■ Task item: The answer must consist only of the lines from the line with "current? | Pass |" to the line with "property? | Pass |", both included, exactly as they stand below.

■ Records shown:
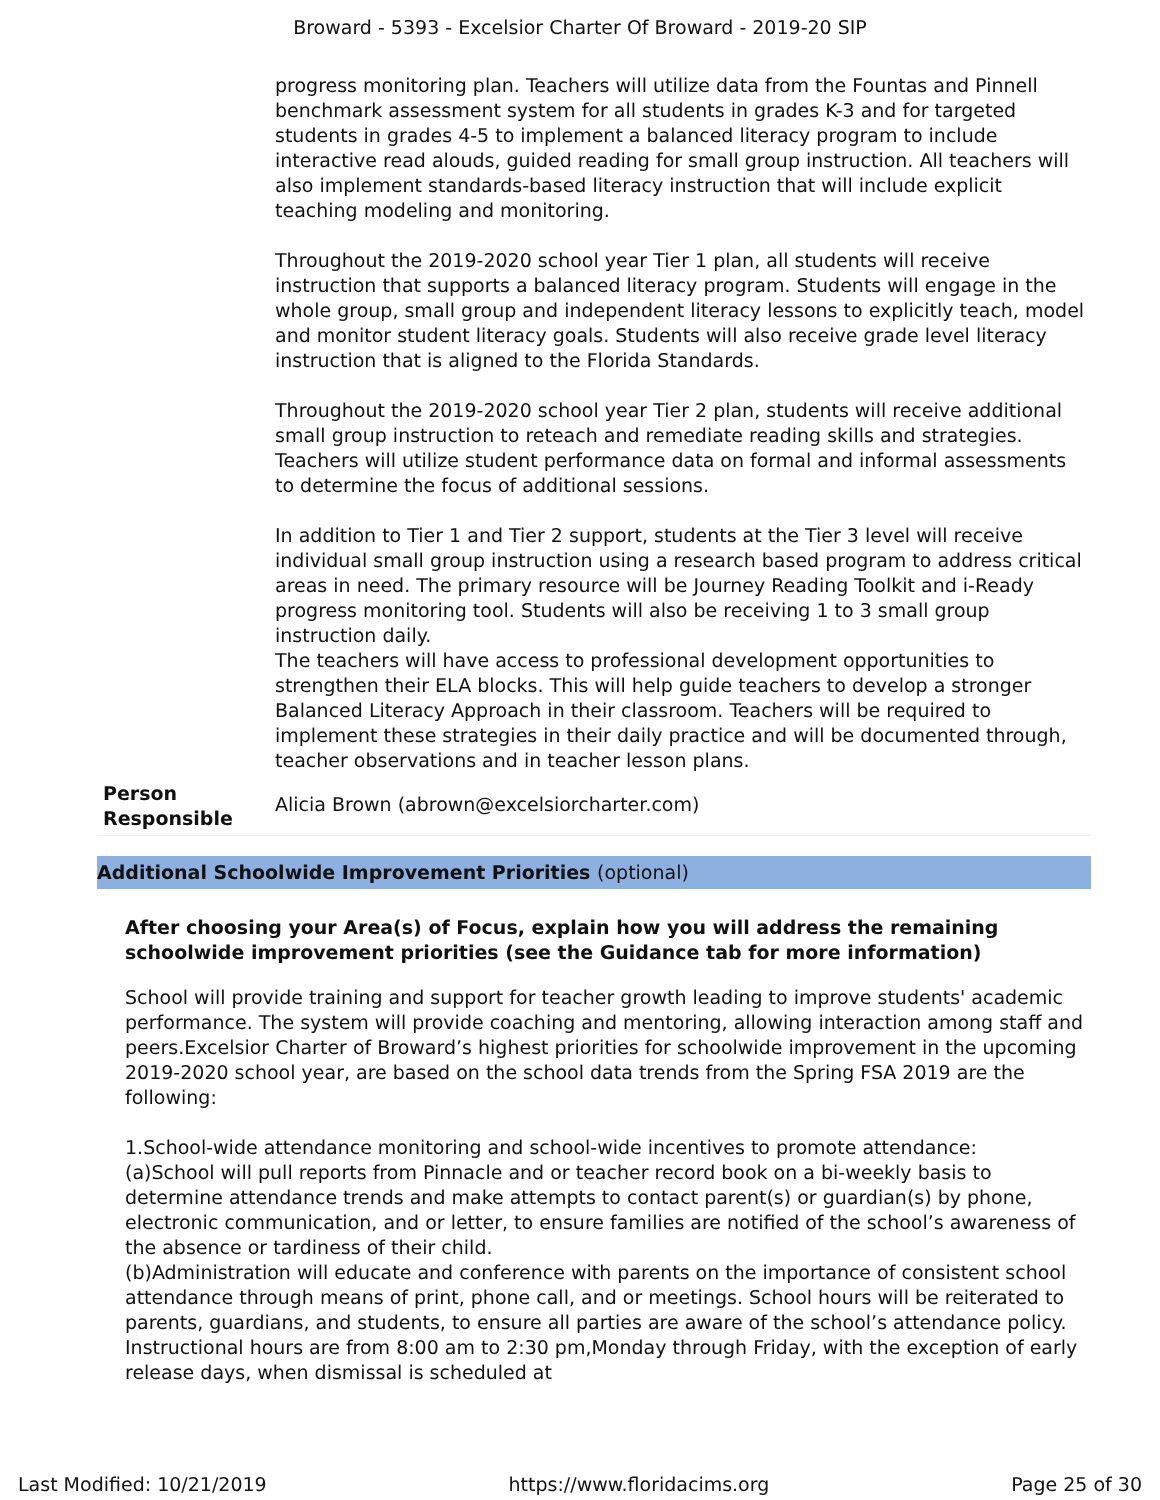Broward - 5393 - Excelsior Charter Of Broward - 2019-20 SIP
| | progress monitoring plan. Teachers will utilize data from the Fountas and Pinnell benchmark assessment system for all students in grades K-3 and for targeted students in grades 4-5 to implement a balanced literacy program to include interactive read alouds, guided reading for small group instruction. All teachers will also implement standards-based literacy instruction that will include explicit teaching modeling and monitoring. Throughout the 2019-2020 school year Tier 1 plan, all students will receive instruction that supports a balanced literacy program. Students will engage in the whole group, small group and independent literacy lessons to explicitly teach, model and monitor student literacy goals. Students will also receive grade level literacy instruction that is aligned to the Florida Standards. Throughout the 2019-2020 school year Tier 2 plan, students will receive additional small group instruction to reteach and remediate reading skills and strategies. Teachers will utilize student performance data on formal and informal assessments to determine the focus of additional sessions. In addition to Tier 1 and Tier 2 support, students at the Tier 3 level will receive individual small group instruction using a research based program to address critical areas in need. The primary resource will be Journey Reading Toolkit and i-Ready progress monitoring tool. Students will also be receiving 1 to 3 small group instruction daily. The teachers will have access to professional development opportunities to strengthen their ELA blocks. This will help guide teachers to develop a stronger Balanced Literacy Approach in their classroom. Teachers will be required to implement these strategies in their daily practice and will be documented through, teacher observations and in teacher lesson plans. |
| Person Responsible | Alicia Brown (abrown@excelsiorcharter.com) |
Additional Schoolwide Improvement Priorities (optional)
After choosing your Area(s) of Focus, explain how you will address the remaining schoolwide improvement priorities (see the Guidance tab for more information)
School will provide training and support for teacher growth leading to improve students' academic performance. The system will provide coaching and mentoring, allowing interaction among staff and peers.Excelsior Charter of Broward’s highest priorities for schoolwide improvement in the upcoming 2019-2020 school year, are based on the school data trends from the Spring FSA 2019 are the following:
1.School-wide attendance monitoring and school-wide incentives to promote attendance:
(a)School will pull reports from Pinnacle and or teacher record book on a bi-weekly basis to determine attendance trends and make attempts to contact parent(s) or guardian(s) by phone, electronic communication, and or letter, to ensure families are notified of the school’s awareness of the absence or tardiness of their child.
(b)Administration will educate and conference with parents on the importance of consistent school attendance through means of print, phone call, and or meetings. School hours will be reiterated to parents, guardians, and students, to ensure all parties are aware of the school’s attendance policy. Instructional hours are from 8:00 am to 2:30 pm,Monday through Friday, with the exception of early release days, when dismissal is scheduled at
Last Modified: 10/21/2019 https://www.floridacims.org Page 25 of 30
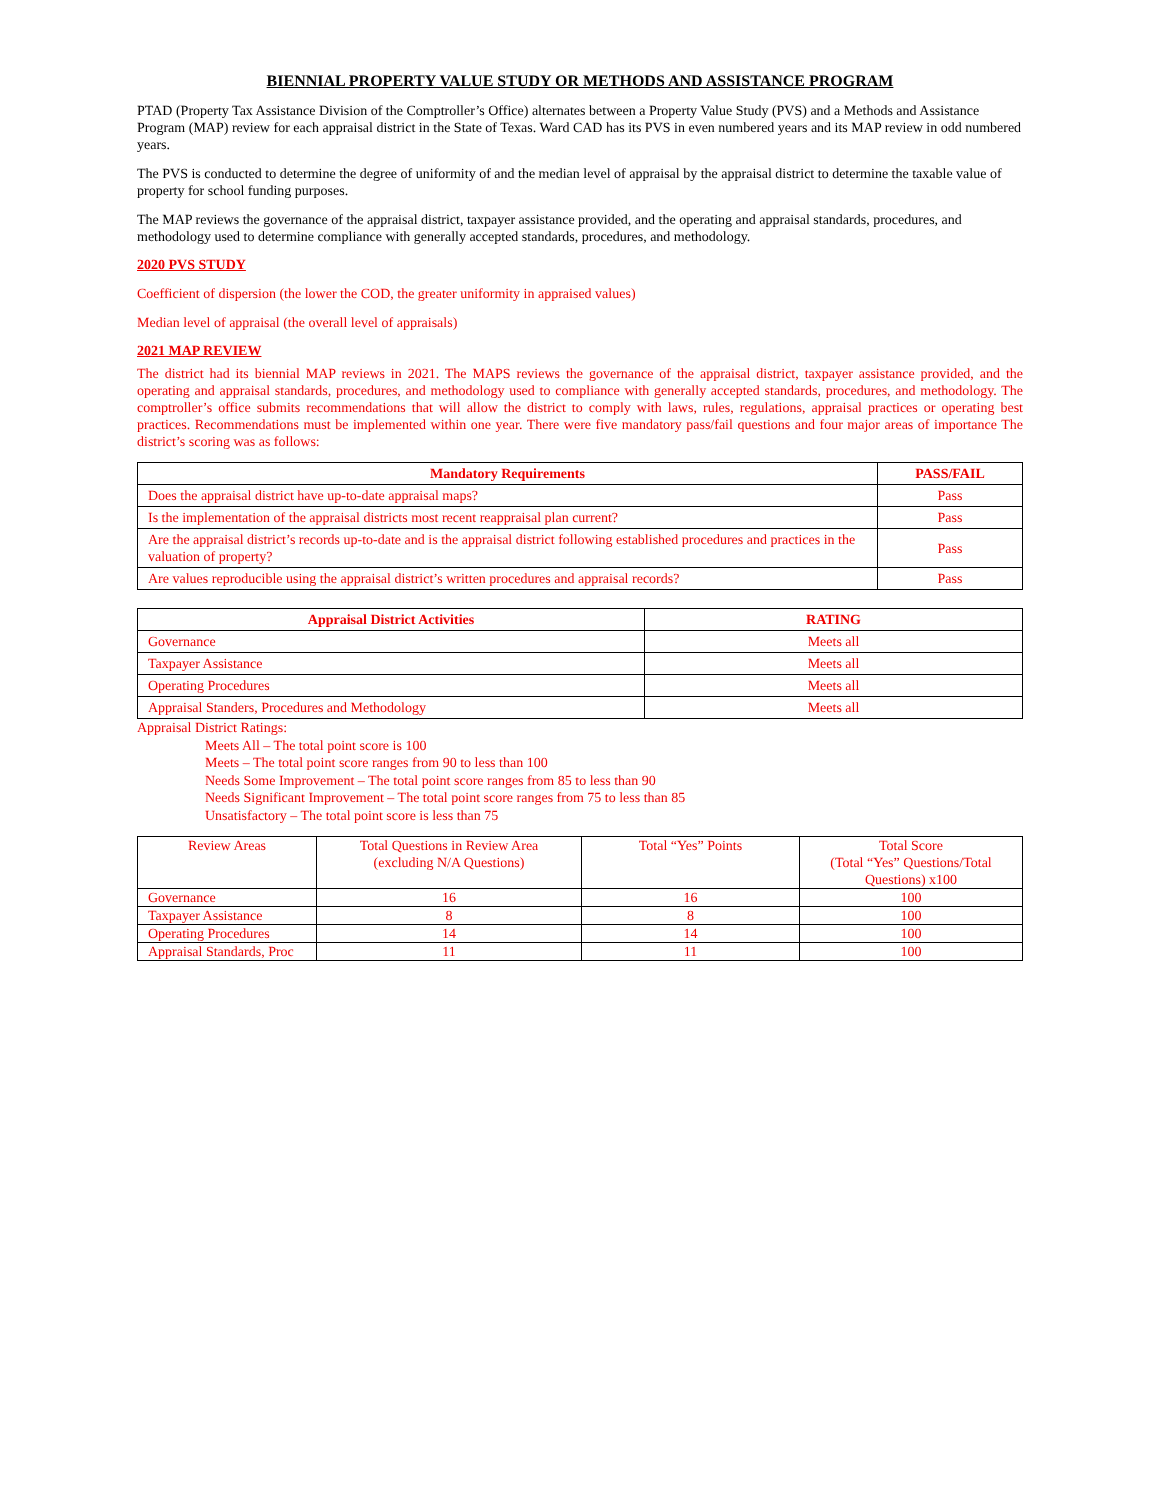BIENNIAL PROPERTY VALUE STUDY OR METHODS AND ASSISTANCE PROGRAM
PTAD (Property Tax Assistance Division of the Comptroller’s Office) alternates between a Property Value Study (PVS) and a Methods and Assistance Program (MAP) review for each appraisal district in the State of Texas. Ward CAD has its PVS in even numbered years and its MAP review in odd numbered years.
The PVS is conducted to determine the degree of uniformity of and the median level of appraisal by the appraisal district to determine the taxable value of property for school funding purposes.
The MAP reviews the governance of the appraisal district, taxpayer assistance provided, and the operating and appraisal standards, procedures, and methodology used to determine compliance with generally accepted standards, procedures, and methodology.
2020 PVS STUDY
Coefficient of dispersion (the lower the COD, the greater uniformity in appraised values)
Median level of appraisal (the overall level of appraisals)
2021 MAP REVIEW
The district had its biennial MAP reviews in 2021. The MAPS reviews the governance of the appraisal district, taxpayer assistance provided, and the operating and appraisal standards, procedures, and methodology used to compliance with generally accepted standards, procedures, and methodology. The comptroller’s office submits recommendations that will allow the district to comply with laws, rules, regulations, appraisal practices or operating best practices. Recommendations must be implemented within one year. There were five mandatory pass/fail questions and four major areas of importance The district’s scoring was as follows:
| Mandatory Requirements | PASS/FAIL |
| --- | --- |
| Does the appraisal district have up-to-date appraisal maps? | Pass |
| Is the implementation of the appraisal districts most recent reappraisal plan current? | Pass |
| Are the appraisal district’s records up-to-date and is the appraisal district following established procedures and practices in the valuation of property? | Pass |
| Are values reproducible using the appraisal district’s written procedures and appraisal records? | Pass |
| Appraisal District Activities | RATING |
| --- | --- |
| Governance | Meets all |
| Taxpayer Assistance | Meets all |
| Operating Procedures | Meets all |
| Appraisal Standers, Procedures and Methodology | Meets all |
Appraisal District Ratings:
Meets All – The total point score is 100
Meets – The total point score ranges from 90 to less than 100
Needs Some Improvement – The total point score ranges from 85 to less than 90
Needs Significant Improvement – The total point score ranges from 75 to less than 85
Unsatisfactory – The total point score is less than 75
| Review Areas | Total Questions in Review Area (excluding N/A Questions) | Total “Yes” Points | Total Score (Total “Yes” Questions/Total Questions) x100 |
| Governance | 16 | 16 | 100 |
| Taxpayer Assistance | 8 | 8 | 100 |
| Operating Procedures | 14 | 14 | 100 |
| Appraisal Standards, Proc | 11 | 11 | 100 |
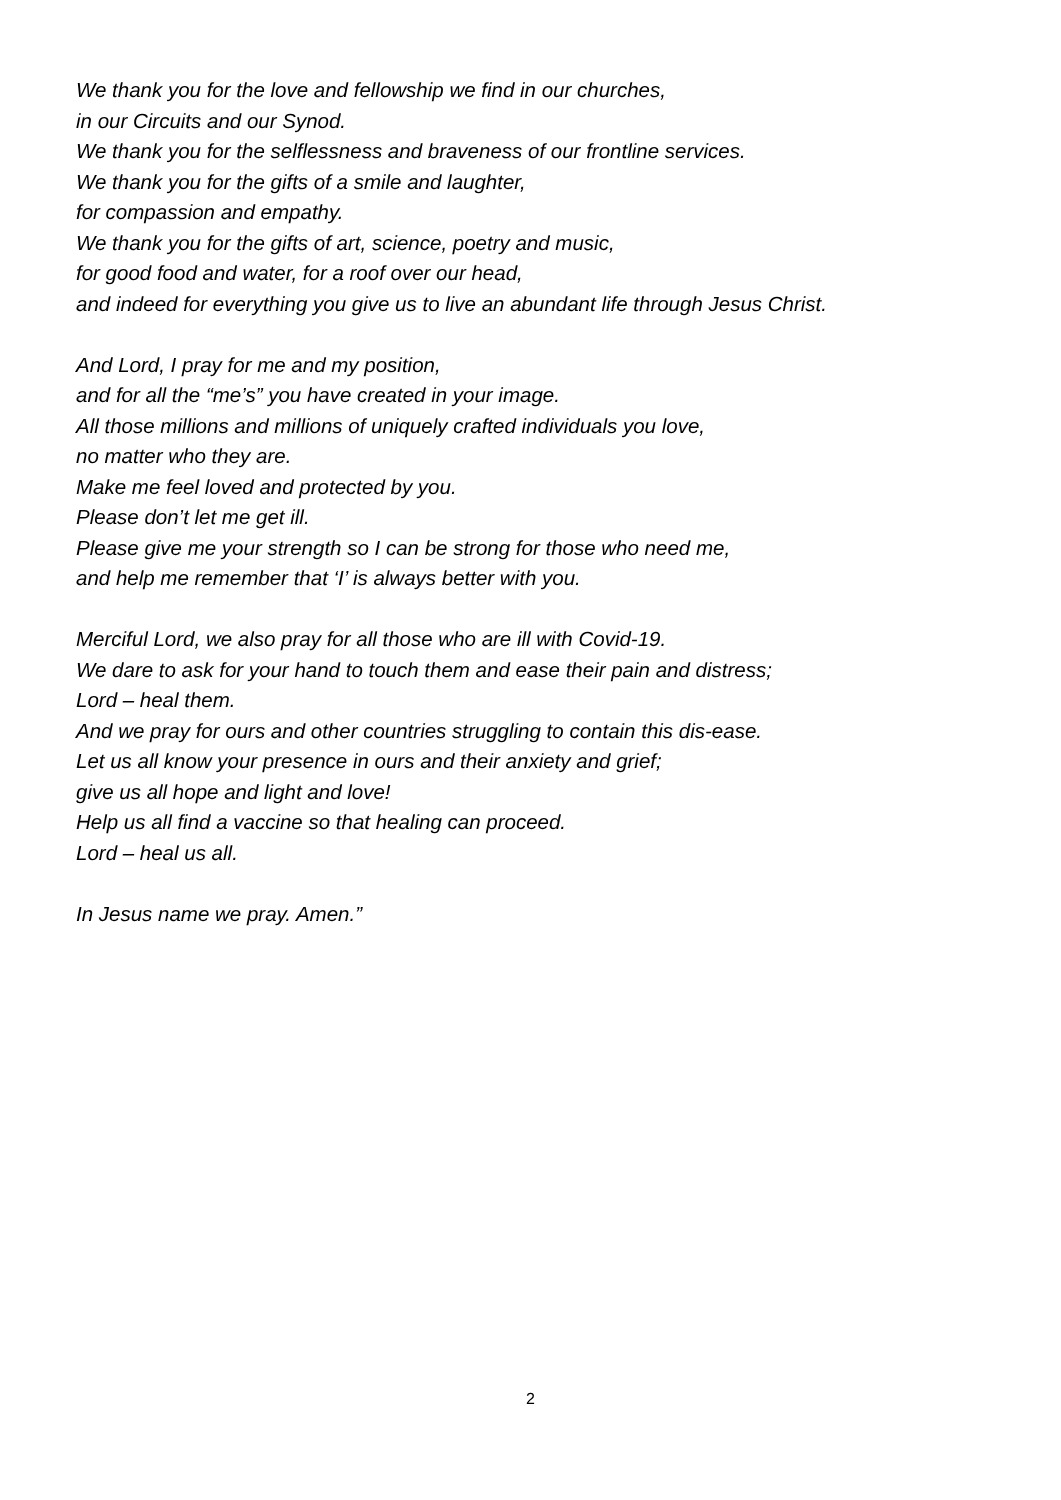We thank you for the love and fellowship we find in our churches,
in our Circuits and our Synod.
We thank you for the selflessness and braveness of our frontline services.
We thank you for the gifts of a smile and laughter,
for compassion and empathy.
We thank you for the gifts of art, science, poetry and music,
for good food and water, for a roof over our head,
and indeed for everything you give us to live an abundant life through Jesus Christ.
And Lord, I pray for me and my position,
and for all the “me’s” you have created in your image.
All those millions and millions of uniquely crafted individuals you love,
no matter who they are.
Make me feel loved and protected by you.
Please don’t let me get ill.
Please give me your strength so I can be strong for those who need me,
and help me remember that ‘I’ is always better with you.
Merciful Lord, we also pray for all those who are ill with Covid-19.
We dare to ask for your hand to touch them and ease their pain and distress;
Lord – heal them.
And we pray for ours and other countries struggling to contain this dis-ease.
Let us all know your presence in ours and their anxiety and grief;
give us all hope and light and love!
Help us all find a vaccine so that healing can proceed.
Lord – heal us all.
In Jesus name we pray. Amen.”
2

■ Problem solution:
| Is the implementation of the appraisal districts most recent reappraisal plan current? | Pass |
| Are the appraisal district’s records up-to-date and is the appraisal district following established procedures and practices in the valuation of property? | Pass |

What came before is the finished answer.